• Aim of the task: Please find each line in the entries below that contains the string "middle" and copy it out. Case counts when matching.

───

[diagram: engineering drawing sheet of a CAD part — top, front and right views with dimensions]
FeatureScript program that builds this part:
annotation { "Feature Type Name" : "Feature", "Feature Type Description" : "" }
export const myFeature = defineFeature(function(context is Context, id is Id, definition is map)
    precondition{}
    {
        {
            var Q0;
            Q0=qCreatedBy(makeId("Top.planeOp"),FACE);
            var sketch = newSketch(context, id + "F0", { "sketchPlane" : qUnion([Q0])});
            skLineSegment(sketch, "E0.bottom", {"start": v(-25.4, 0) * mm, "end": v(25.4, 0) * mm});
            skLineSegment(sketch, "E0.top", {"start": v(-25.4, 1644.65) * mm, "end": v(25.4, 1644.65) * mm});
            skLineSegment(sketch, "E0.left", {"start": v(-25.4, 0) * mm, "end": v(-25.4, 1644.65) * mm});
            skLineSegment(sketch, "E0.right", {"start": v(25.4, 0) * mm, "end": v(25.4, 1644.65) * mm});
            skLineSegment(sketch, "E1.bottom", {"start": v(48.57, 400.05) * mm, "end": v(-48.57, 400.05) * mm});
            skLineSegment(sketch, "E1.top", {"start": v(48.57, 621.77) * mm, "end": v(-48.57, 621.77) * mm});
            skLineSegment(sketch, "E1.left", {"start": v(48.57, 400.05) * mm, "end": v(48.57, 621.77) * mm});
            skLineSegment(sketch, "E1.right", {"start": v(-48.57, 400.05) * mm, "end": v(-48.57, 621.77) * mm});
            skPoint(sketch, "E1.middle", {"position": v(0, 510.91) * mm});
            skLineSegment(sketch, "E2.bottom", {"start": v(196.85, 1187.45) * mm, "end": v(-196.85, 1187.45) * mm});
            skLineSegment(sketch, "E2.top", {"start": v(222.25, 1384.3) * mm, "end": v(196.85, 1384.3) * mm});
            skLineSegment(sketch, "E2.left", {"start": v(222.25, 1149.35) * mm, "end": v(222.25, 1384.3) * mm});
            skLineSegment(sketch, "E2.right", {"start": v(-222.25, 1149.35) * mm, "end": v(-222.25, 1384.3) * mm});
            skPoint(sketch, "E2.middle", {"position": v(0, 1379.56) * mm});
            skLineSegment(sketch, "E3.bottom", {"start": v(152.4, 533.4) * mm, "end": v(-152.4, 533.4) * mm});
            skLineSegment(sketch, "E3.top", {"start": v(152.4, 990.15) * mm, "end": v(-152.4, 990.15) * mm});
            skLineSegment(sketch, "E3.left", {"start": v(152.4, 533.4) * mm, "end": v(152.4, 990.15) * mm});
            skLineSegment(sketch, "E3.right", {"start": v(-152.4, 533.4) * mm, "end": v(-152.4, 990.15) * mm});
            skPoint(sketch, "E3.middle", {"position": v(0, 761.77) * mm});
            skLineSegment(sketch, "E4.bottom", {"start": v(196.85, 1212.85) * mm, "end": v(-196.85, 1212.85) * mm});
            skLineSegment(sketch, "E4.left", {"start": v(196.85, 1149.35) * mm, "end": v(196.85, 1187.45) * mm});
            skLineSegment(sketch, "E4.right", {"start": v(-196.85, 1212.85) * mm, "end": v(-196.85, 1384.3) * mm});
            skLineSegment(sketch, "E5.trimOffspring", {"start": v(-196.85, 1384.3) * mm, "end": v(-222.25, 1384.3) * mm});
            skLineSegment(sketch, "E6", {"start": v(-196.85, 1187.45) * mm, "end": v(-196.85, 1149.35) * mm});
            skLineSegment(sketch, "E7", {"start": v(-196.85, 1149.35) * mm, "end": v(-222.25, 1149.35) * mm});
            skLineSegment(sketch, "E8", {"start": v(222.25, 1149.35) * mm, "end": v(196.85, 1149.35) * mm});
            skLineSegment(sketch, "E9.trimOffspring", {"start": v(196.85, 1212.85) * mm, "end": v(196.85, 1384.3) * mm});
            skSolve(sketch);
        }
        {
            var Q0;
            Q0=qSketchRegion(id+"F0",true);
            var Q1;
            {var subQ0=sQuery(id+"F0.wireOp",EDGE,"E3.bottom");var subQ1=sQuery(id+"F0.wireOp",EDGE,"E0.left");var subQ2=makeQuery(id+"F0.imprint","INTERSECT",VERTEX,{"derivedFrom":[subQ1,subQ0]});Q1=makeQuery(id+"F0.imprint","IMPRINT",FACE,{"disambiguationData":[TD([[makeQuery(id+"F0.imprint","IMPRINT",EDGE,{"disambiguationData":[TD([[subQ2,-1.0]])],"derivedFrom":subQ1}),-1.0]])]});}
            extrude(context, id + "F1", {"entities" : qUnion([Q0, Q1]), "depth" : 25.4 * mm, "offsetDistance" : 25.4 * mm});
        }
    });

───

• Output of the exercise:
            skPoint(sketch, "E1.middle", {"position": v(0, 510.91) * mm});
            skPoint(sketch, "E2.middle", {"position": v(0, 1379.56) * mm});
            skPoint(sketch, "E3.middle", {"position": v(0, 761.77) * mm});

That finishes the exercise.